**EXCERPT PROVIDED:**
Day 3: Take a hatchet to your expenses
“Wealth is the ability to fully experience life.” – Henry David Thoreau
Although you should always keep an eye on your expenses, when deciding to quit your job and pursue your own venture, this is absolutely critical.
As a freelancer consultant your income won’t be based on clocking in every day, it will be dependent on the needs of your clients and your ability to deliver. That means that there will be substantial ebb and flow. Sometimes you will have more than enough work, other times you’ll be struggling to keep yourself busy for a couple of hours a day.
Additionally, there are no sick days or vacation days when you’re self-employed. Although you can work as much or as little as you want – when you don’t work, there’s no paycheck.
This actually isn’t a bad thing. It’s just different than what most people are used to. And, it also means that you need to be very smart with your finances as you make the transition. One of the best ways to do this is to minimize your expenses. Reducing what isn’t absolutely necessary so that you can focus on paying for what matters most – your freedom.

**TASKS FOR THIS EXERCISE:**
[1] In the excerpt on cutting expenses, what happens when a self-employed person doesn't work?
[2] Write the next part of the excerpt on cutting expenses, picking up after its final sentence.

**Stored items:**
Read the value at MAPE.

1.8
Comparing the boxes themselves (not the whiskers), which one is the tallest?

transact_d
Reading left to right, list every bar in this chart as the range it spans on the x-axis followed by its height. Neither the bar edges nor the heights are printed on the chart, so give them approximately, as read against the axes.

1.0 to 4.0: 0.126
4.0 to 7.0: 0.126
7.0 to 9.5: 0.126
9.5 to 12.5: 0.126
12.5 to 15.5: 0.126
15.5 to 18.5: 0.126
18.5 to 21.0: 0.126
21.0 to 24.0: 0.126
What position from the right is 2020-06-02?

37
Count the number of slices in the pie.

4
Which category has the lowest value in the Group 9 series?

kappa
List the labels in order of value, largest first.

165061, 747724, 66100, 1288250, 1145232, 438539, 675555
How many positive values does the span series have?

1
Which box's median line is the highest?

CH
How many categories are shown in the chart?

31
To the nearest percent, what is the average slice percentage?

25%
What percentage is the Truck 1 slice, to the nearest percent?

**ANSWERS FOR EACH ITEM:**
[1] When a self-employed person doesn't work, there's no paycheck.

[2]
It can be difficult to cut out the cable or tell your friends that you can’t go out to $30/plate dinners as often, but a few sacrifices now will certainly give you peace of mind later on. And consider this temporary. Once you discover how to managing your finances as a digital nomad, you’ll be able to loosen up on your spending embargo.
- List out all of your monthly expenses. This should include your mortgage, student loan payments, monthly restaurant and going-out costs, cable, internet, phone, car payment, etc.. Anything that you pay for on a regular basis should go on this list. For some people this might include shoes, iPhone apps, or nail salons.
- Figure out where you can cut or reduce expenses. Take a look at the resources below for helping tips, but find as many places as possible where you can minimize the costs associated with your business.
- Work on client projects. If you don’t have any projects, continue applying. We’ll discuss optimizing your online presence more next week, but experiment with different techniques and wording to land those clients – remember to focus on how you can benefit them.
Who says digital nomads have to be single twentysomethings? Since 2010, the Boyink family has been traveling across the US full-time in an RV! Thanks to Mike’s fully remote business as a website developer, all he needs to succeed is a laptop and internet connection. You can learn about more of their story on DitchingSuburbia.com where they discuss their experiences and tips for affording a full-time family on the road. If you’re ready to escape the suburban “American Dream”, check out their site for inspiration!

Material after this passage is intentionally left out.